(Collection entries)
========================
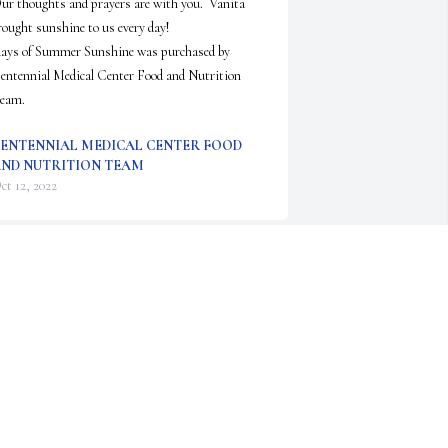
ur thoughts and prayers are with you.  Vanita 
rought sunshine to us every day!

ays of Summer Sunshine was purchased by 
entennial Medical Center Food and Nutrition 
eam.
ENTENNIAL MEDICAL CENTER FOOD
ND NUTRITION TEAM
ct 12, 2022
Lit a candle in memory of Vanita 
Evans
ANITA EDMONDSON
ct 05, 2022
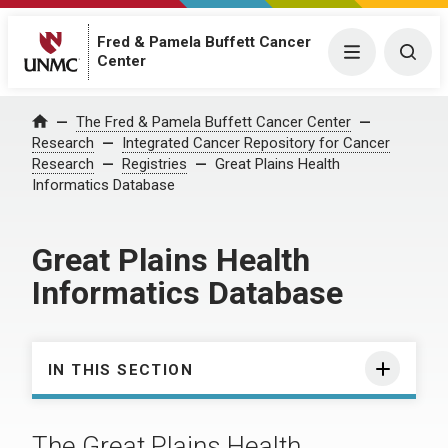
Fred & Pamela Buffett Cancer
Menu
Togg
Center
The Fred & Pamela Buffett Cancer Center
Home
Research
Integrated Cancer Repository for Cancer
Research
Registries
Great Plains Health
Informatics Database
Great Plains Health
Informatics Database
IN THIS SECTION
The Great Plains Health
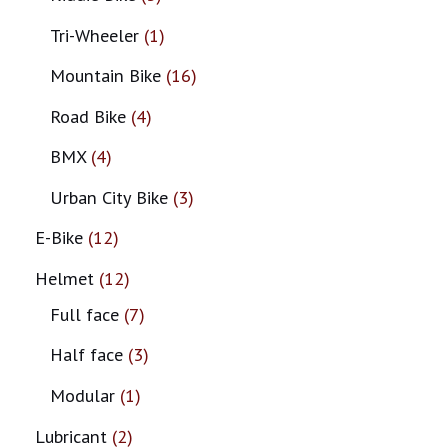
Tri-Wheeler
1
Mountain Bike
16
Road Bike
4
BMX
4
Urban City Bike
3
E-Bike
12
Helmet
12
Full face
7
Half face
3
Modular
1
Lubricant
2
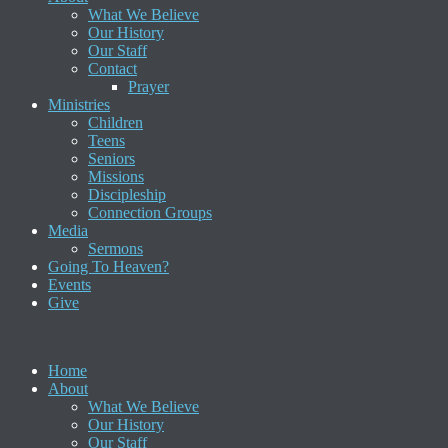
What We Believe
Our History
Our Staff
Contact
Prayer
Ministries
Children
Teens
Seniors
Missions
Discipleship
Connection Groups
Media
Sermons
Going To Heaven?
Events
Give
Home
About
What We Believe
Our History
Our Staff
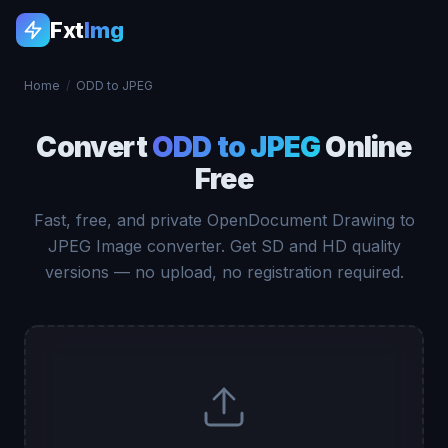
Fxt
Img
Home
/
ODD to JPEG
Convert
ODD to JPEG
Online
Free
Fast, free, and private OpenDocument Drawing to
JPEG Image converter. Get SD and HD quality
versions — no upload, no registration required.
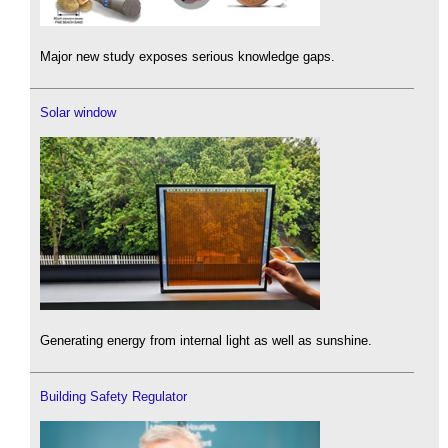
Major new study exposes serious knowledge gaps.
Solar window
Generating energy from internal light as well as sunshine.
Building Safety Regulator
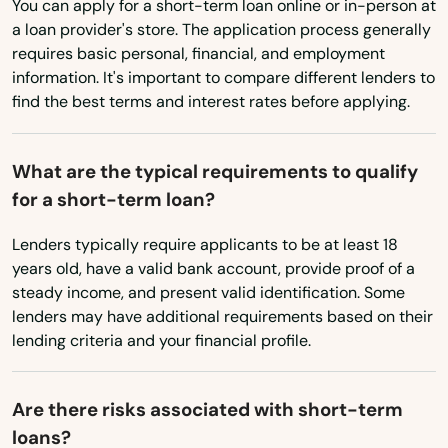
You can apply for a short-term loan online or in-person at
Washington
Waldo
a loan provider's store. The application process generally
Washington, D.C.
requires basic personal, financial, and employment
Wauchula
information. It's important to compare different lenders to
West Virginia
Wellborn
find the best terms and interest rates before applying.
Wisconsin
Wellington
Wyoming
What are the typical requirements to qualify
Wesley Chapel
for a short-term loan?
West
Lenders typically require applicants to be at least 18
years old, have a valid bank account, provide proof of a
West Palm Beach
steady income, and present valid identification. Some
lenders may have additional requirements based on their
West Park
lending criteria and your financial profile.
Westchase
Are there risks associated with short-term
Weston
loans?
========================
## [Exercise description]
Leaving out the pictures, output each line above exactly as it is.

## [Result of the task]
ur thoughts and prayers are with you.  Vanita 
rought sunshine to us every day!

ays of Summer Sunshine was purchased by 
entennial Medical Center Food and Nutrition 
eam.
ENTENNIAL MEDICAL CENTER FOOD
ND NUTRITION TEAM
ct 12, 2022
Lit a candle in memory of Vanita 
Evans
ANITA EDMONDSON
ct 05, 2022
Fred & Pamela Buffett Cancer
Menu
Togg
Center
The Fred & Pamela Buffett Cancer Center
Home
Research
Integrated Cancer Repository for Cancer
Research
Registries
Great Plains Health
Informatics Database
Great Plains Health
Informatics Database
IN THIS SECTION
The Great Plains Health
Tri-Wheeler
1
Mountain Bike
16
Road Bike
4
BMX
4
Urban City Bike
3
E-Bike
12
Helmet
12
Full face
7
Half face
3
Modular
1
Lubricant
2
What We Believe
Our History
Our Staff
Contact
Prayer
Ministries
Children
Teens
Seniors
Missions
Discipleship
Connection Groups
Media
Sermons
Going To Heaven?
Events
Give
Home
About
What We Believe
Our History
Our Staff
Fxt
Img
Home
/
ODD to JPEG
Convert
ODD to JPEG
Online
Free
Fast, free, and private OpenDocument Drawing to
JPEG Image converter. Get SD and HD quality
versions — no upload, no registration required.
Major new study exposes serious knowledge gaps.
Solar window
Generating energy from internal light as well as sunshine.
Building Safety Regulator
You can apply for a short-term loan online or in-person at
Washington
Waldo
a loan provider's store. The application process generally
Washington, D.C.
requires basic personal, financial, and employment
Wauchula
information. It's important to compare different lenders to
West Virginia
Wellborn
find the best terms and interest rates before applying.
Wisconsin
Wellington
Wyoming
What are the typical requirements to qualify
Wesley Chapel
for a short-term loan?
West
Lenders typically require applicants to be at least 18
years old, have a valid bank account, provide proof of a
West Palm Beach
steady income, and present valid identification. Some
lenders may have additional requirements based on their
West Park
lending criteria and your financial profile.
Westchase
Are there risks associated with short-term
Weston
loans?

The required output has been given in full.